Quality of Care

Changes in physician behavior are necessary to improve quality of pediatric care

Changing physician behavior to improve quality of pediatric care is the topic of a recent article by Lisa Simpson, M.B., B.Ch., M.P.H., Deputy Director of the Agency for Healthcare Research and Quality, and her colleagues Howard Bauchner, M.D., Child and Adolescent Health Scholar-in-Residence at AHRQ, and John Chessare, M.D., of Boston University School of Medicine. They point out that beyond societal norms, three factors influence physician decisionmaking: physician experience and knowledge, patient characteristics and values (including parent expectations), and external clinical evidence. Depending on the circumstances, one factor may be more influential than another.
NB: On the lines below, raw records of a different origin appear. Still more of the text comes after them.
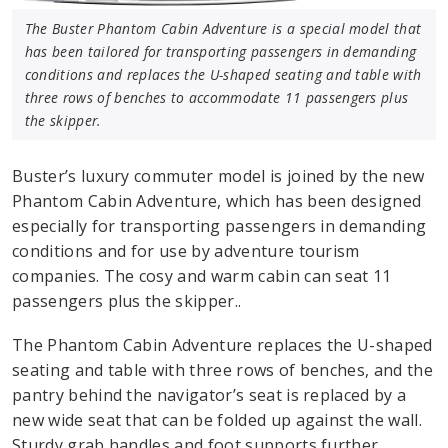
The Buster Phantom Cabin Adventure is a special model that
has been tailored for transporting passengers in demanding
conditions and replaces the U-shaped seating and table with
three rows of benches to accommodate 11 passengers plus
the skipper.
Buster’s luxury commuter model is joined by the new
Phantom Cabin Adventure, which has been designed
especially for transporting passengers in demanding
conditions and for use by adventure tourism
companies. The cosy and warm cabin can seat 11
passengers plus the skipper..
The Phantom Cabin Adventure replaces the U-shaped
seating and table with three rows of benches, and the
pantry behind the navigator’s seat is replaced by a
new wide seat that can be folded up against the wall.
Sturdy grab handles and foot supports further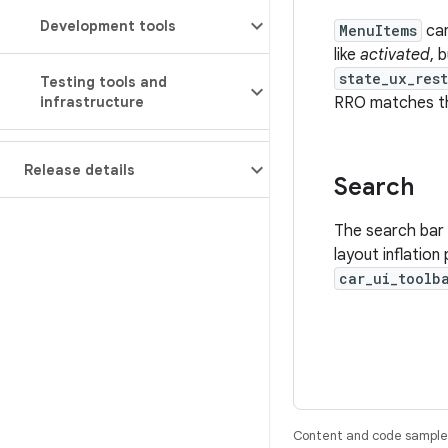
Development tools
MenuItems
ca
like
activated
, 
state_ux_res
Testing tools and
infrastructure
RRO matches the
Release details
Search
The search bar 
layout inflatio
car_ui_toolb
Content and code samples 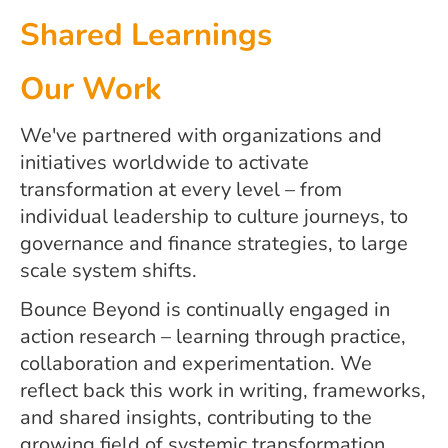
Shared Learnings
Our Work
We've partnered with organizations and
initiatives worldwide to activate
transformation at every level – from
individual leadership to culture journeys, to
governance and finance strategies, to large
scale system shifts.
Bounce Beyond is continually engaged in
action research – learning through practice,
collaboration and experimentation. We
reflect back this work in writing, frameworks,
and shared insights, contributing to the
growing field of systemic transformation.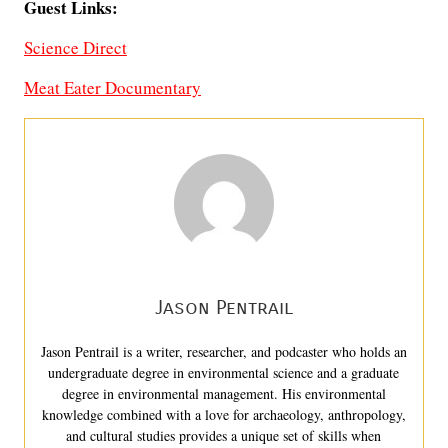
Guest Links:
Science Direct
Meat Eater Documentary
Jason Pentrail
Jason Pentrail is a writer, researcher, and podcaster who holds an
undergraduate degree in environmental science and a graduate
degree in environmental management. His environmental
knowledge combined with a love for archaeology, anthropology,
and cultural studies provides a unique set of skills when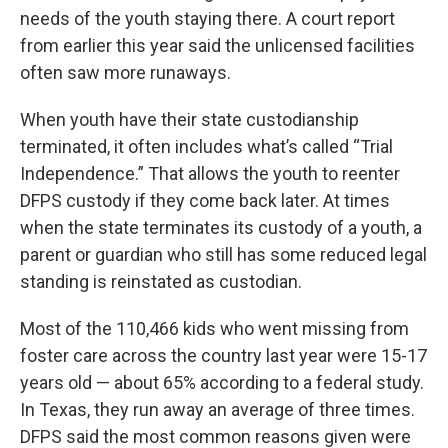
needs of the youth staying there. A court report
from earlier this year said the unlicensed facilities
often saw more runaways.
When youth have their state custodianship
terminated, it often includes what’s called “Trial
Independence.” That allows the youth to reenter
DFPS custody if they come back later. At times
when the state terminates its custody of a youth, a
parent or guardian who still has some reduced legal
standing is reinstated as custodian.
Most of the 110,466 kids who went missing from
foster care across the country last year were 15-17
years old — about 65% according to a federal study.
In Texas, they run away an average of three times.
DFPS said the most common reasons given were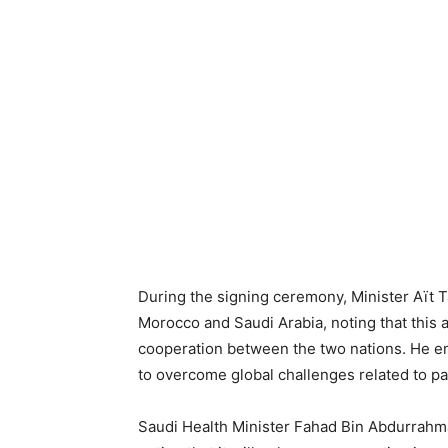
During the signing ceremony, Minister Aït T
Morocco and Saudi Arabia, noting that this a
cooperation between the two nations. He em
to overcome global challenges related to 
Saudi Health Minister Fahad Bin Abdurrahma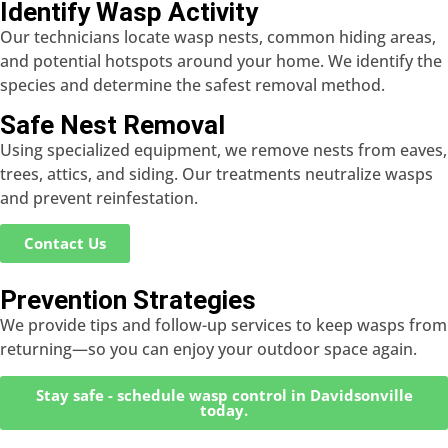
Identify Wasp Activity
Our technicians locate wasp nests, common hiding areas,
and potential hotspots around your home. We identify the
species and determine the safest removal method.
Safe Nest Removal
Using specialized equipment, we remove nests from eaves,
trees, attics, and siding. Our treatments neutralize wasps
and prevent reinfestation.
Contact Us
Prevention Strategies
We provide tips and follow-up services to keep wasps from
returning—so you can enjoy your outdoor space again.
Stay safe - schedule wasp control in Davidsonville
today.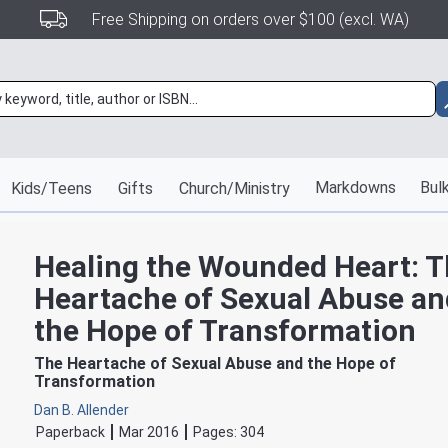
Free Shipping on orders over $100 (excl. WA)
Markdowns
Bulk
Kids/Teens
Gifts
Church/Ministry
Healing the Wounded Heart: 
Heartache of Sexual Abuse an
the Hope of Transformation
The Heartache of Sexual Abuse and the Hope of
Transformation
Dan B. Allender
Paperback
Mar 2016
Pages:
304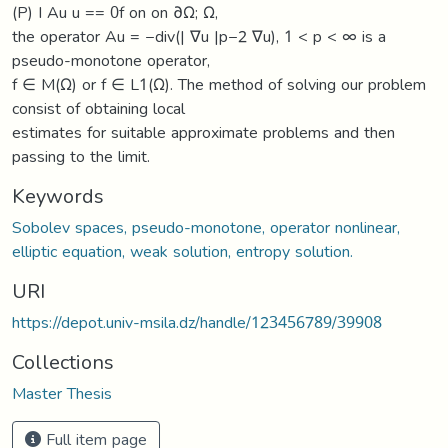
(P) I Au u == 0f on on ∂Ω; Ω,
the operator Au = −div(| ∇u |p−2 ∇u), 1 < p < ∞ is a
pseudo-monotone operator,
f ∈ M(Ω) or f ∈ L1(Ω). The method of solving our problem
consist of obtaining local
estimates for suitable approximate problems and then
passing to the limit.
Keywords
Sobolev spaces, pseudo-monotone, operator nonlinear,
elliptic equation, weak solution, entropy solution.
URI
https://depot.univ-msila.dz/handle/123456789/39908
Collections
Master Thesis
Full item page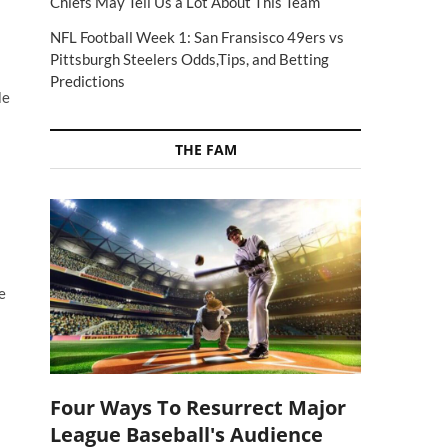
Chiefs May Tell Us a Lot About This Team
NFL Football Week 1: San Fransisco 49ers vs
Pittsburgh Steelers Odds,Tips, and Betting
Predictions
Me
THE FAM
e
Four Ways To Resurrect Major
League Baseball's Audience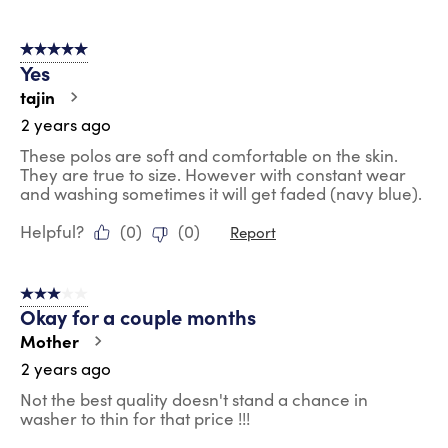
5 out of 5 stars.
Yes
tajin
2 years ago
These polos are soft and comfortable on the skin.
They are true to size. However with constant wear
and washing sometimes it will get faded (navy blue).
Helpful?
(
0
)
(
0
)
Report
3 out of 5 stars.
Okay for a couple months
Mother
2 years ago
Not the best quality doesn't stand a chance in
washer to thin for that price !!!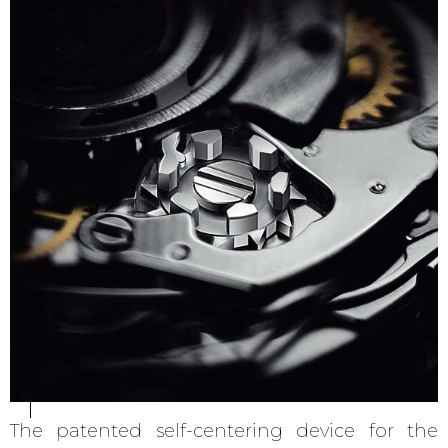
The patented self-centering device for the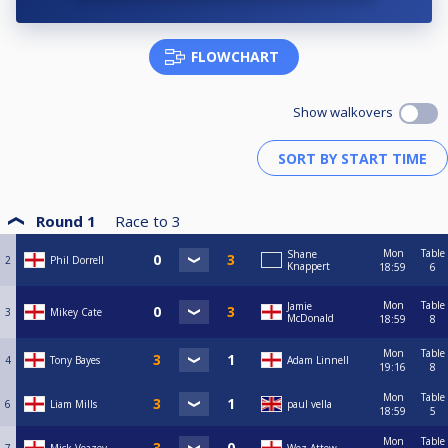
FLOWCHART
Show walkovers
Round 1
Race to
3
Mon
Table
Shane
2
Phil Dorrell
Knappert
18:59
6
Mon
Table
Jamie
3
Mikey Cate
McDonald
18:59
8
Mon
Table
4
Tony Bayes
Adam Linnell
19:16
8
Mon
Table
6
Liam Mills
paul vella
18:59
5
Mon
Table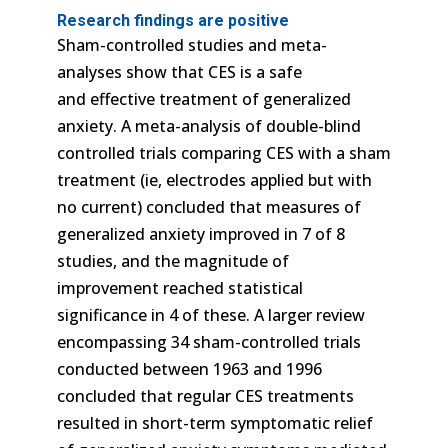
Research findings are positive
Sham-controlled studies and meta-
analyses show that CES is a safe
and effective treatment of generalized
anxiety. A meta-analysis of double-blind
controlled trials comparing CES with a sham
treatment (ie, electrodes applied but with
no current) concluded that measures of
generalized anxiety improved in 7 of 8
studies, and the magnitude of
improvement reached statistical
significance in 4 of these. A larger review
encompassing 34 sham-controlled trials
conducted between 1963 and 1996
concluded that regular CES treatments
resulted in short-term symptomatic relief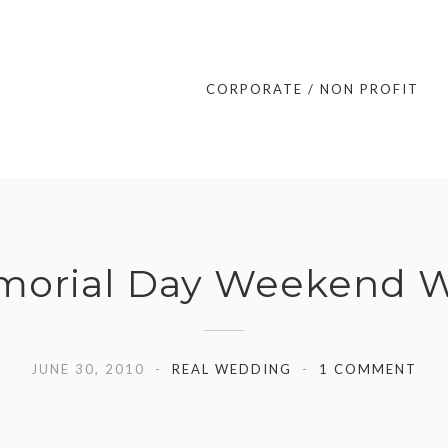
CORPORATE / NON PROFIT
morial Day Weekend We
JUNE 30, 2010
REAL WEDDING
1 COMMENT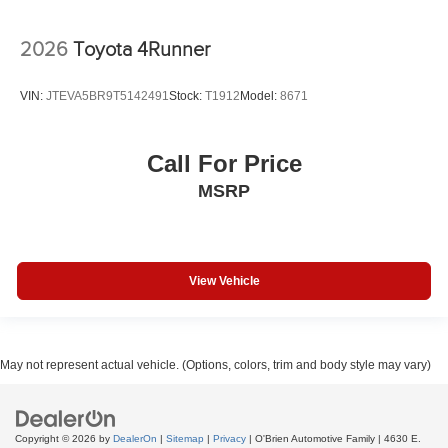
2026
Toyota 4Runner
VIN:
JTEVA5BR9T5142491
Stock:
T1912
Model:
8671
Call For Price
MSRP
View Vehicle
May not represent actual vehicle. (Options, colors, trim and body style may vary)
Copyright © 2026
by
DealerOn
|
Sitemap
|
Privacy
| O'Brien Automotive Family
|
4630 E.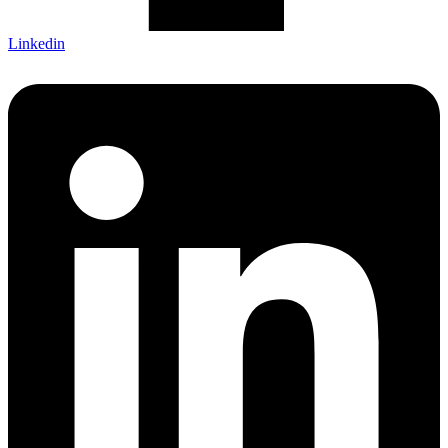
Linkedin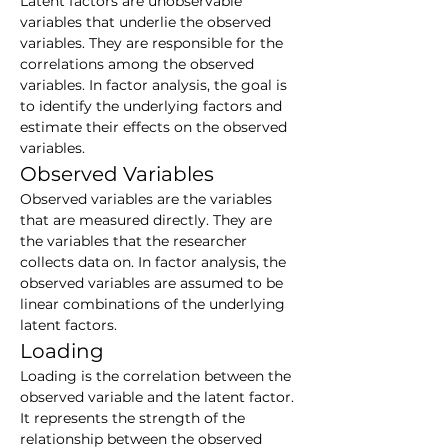
Latent factors are unobservable 
variables that underlie the observed 
variables. They are responsible for the 
correlations among the observed 
variables. In factor analysis, the goal is 
to identify the underlying factors and 
estimate their effects on the observed 
variables.
Observed Variables
Observed variables are the variables 
that are measured directly. They are 
the variables that the researcher 
collects data on. In factor analysis, the 
observed variables are assumed to be 
linear combinations of the underlying 
latent factors.
Loading
Loading is the correlation between the 
observed variable and the latent factor. 
It represents the strength of the 
relationship between the observed 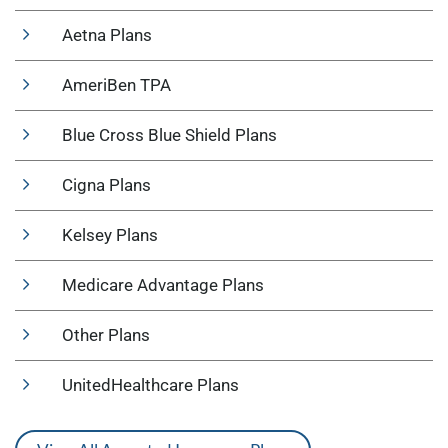
Aetna Plans
AmeriBen TPA
Blue Cross Blue Shield Plans
Cigna Plans
Kelsey Plans
Medicare Advantage Plans
Other Plans
UnitedHealthcare Plans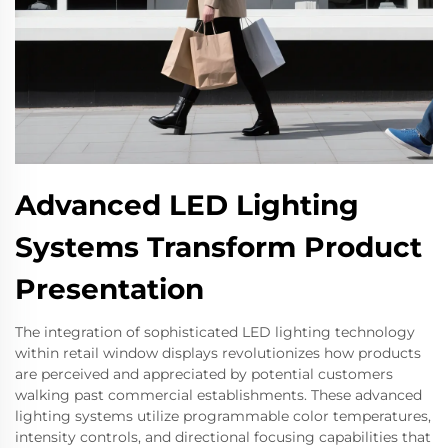
Advanced LED Lighting
Systems Transform Product
Presentation
The integration of sophisticated LED lighting technology
within retail window displays revolutionizes how products
are perceived and appreciated by potential customers
walking past commercial establishments. These advanced
lighting systems utilize programmable color temperatures,
intensity controls, and directional focusing capabilities that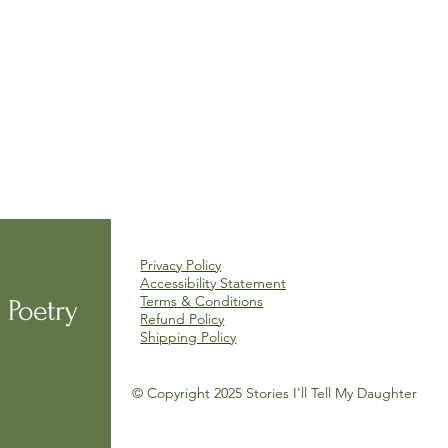
Privacy Policy
Accessibility Statement
Terms & Conditions
 Poetry
Refund Policy
Shipping Policy
© Copyright 2025 Stories I'll Tell My Daughter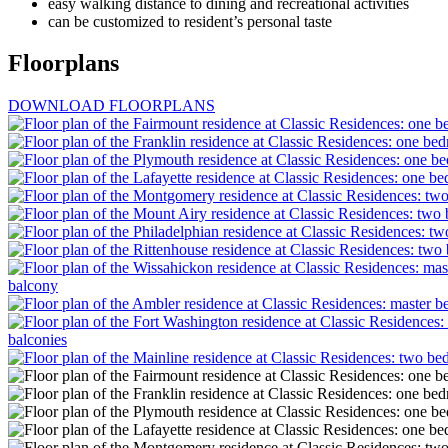
easy walking distance to dining and recreational activities
can be customized to resident’s personal taste
Floorplans
DOWNLOAD FLOORPLANS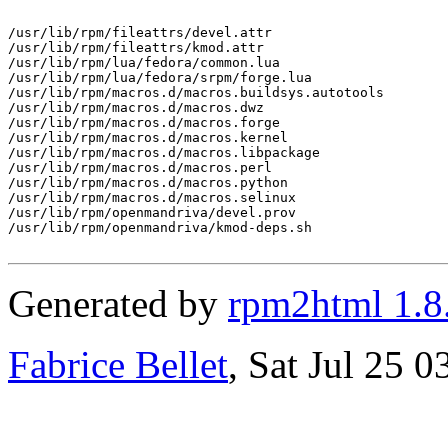
/usr/lib/rpm/fileattrs/devel.attr

/usr/lib/rpm/fileattrs/kmod.attr

/usr/lib/rpm/lua/fedora/common.lua

/usr/lib/rpm/lua/fedora/srpm/forge.lua

/usr/lib/rpm/macros.d/macros.buildsys.autotools

/usr/lib/rpm/macros.d/macros.dwz

/usr/lib/rpm/macros.d/macros.forge

/usr/lib/rpm/macros.d/macros.kernel

/usr/lib/rpm/macros.d/macros.libpackage

/usr/lib/rpm/macros.d/macros.perl

/usr/lib/rpm/macros.d/macros.python

/usr/lib/rpm/macros.d/macros.selinux

/usr/lib/rpm/openmandriva/devel.prov

/usr/lib/rpm/openmandriva/kmod-deps.sh

Generated by
rpm2html 1.8
Fabrice Bellet
, Sat Jul 25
Their review of numerous studies on the topic revealed several factors that tend to change physician behavior. Continuing medical education that includes interactive interventions is more effective than passive distribution of information. Practice guideline implementation within an organization can be effective. Clinical paths improve inpatient care. Reminders, both patient and physician, improve quality of preventive health services. Educational outreach is effective, but it is time consuming and expensive. Audit and feedback about physician practices alone are modestly effective.

Financial incentives can change physician behavior under certain circumstances. However, research gaps remain, since few studies considered the context of care delivery in terms of resources available to the practice or the population served.

The researchers conclude that it is critical to continue to measure physician performance in order to change behavior. Changing physician behavior must involve more than one approach. Change often occurs within organizations, and organizational barriers to change must be understood. Approaches to behavioral change should reflect the specific issue and be based on a model of physician decisionmaking. Medical informatics holds great promise, but it has an unclear role in the outpatient setting. Traditional continuing medical education should be changed to include more interactive interventions, conclude the authors.

See "Changing physician behavior," by Drs. Bauchner, Simpson, and Chessare, in the Archives of Disease in Childhood 84, pp. 459-462, 2001.

Reprints (AHRQ Publication No. 01-R067) are available from the AHRQ Publications Clearinghouse and AHRQ InstantFAX.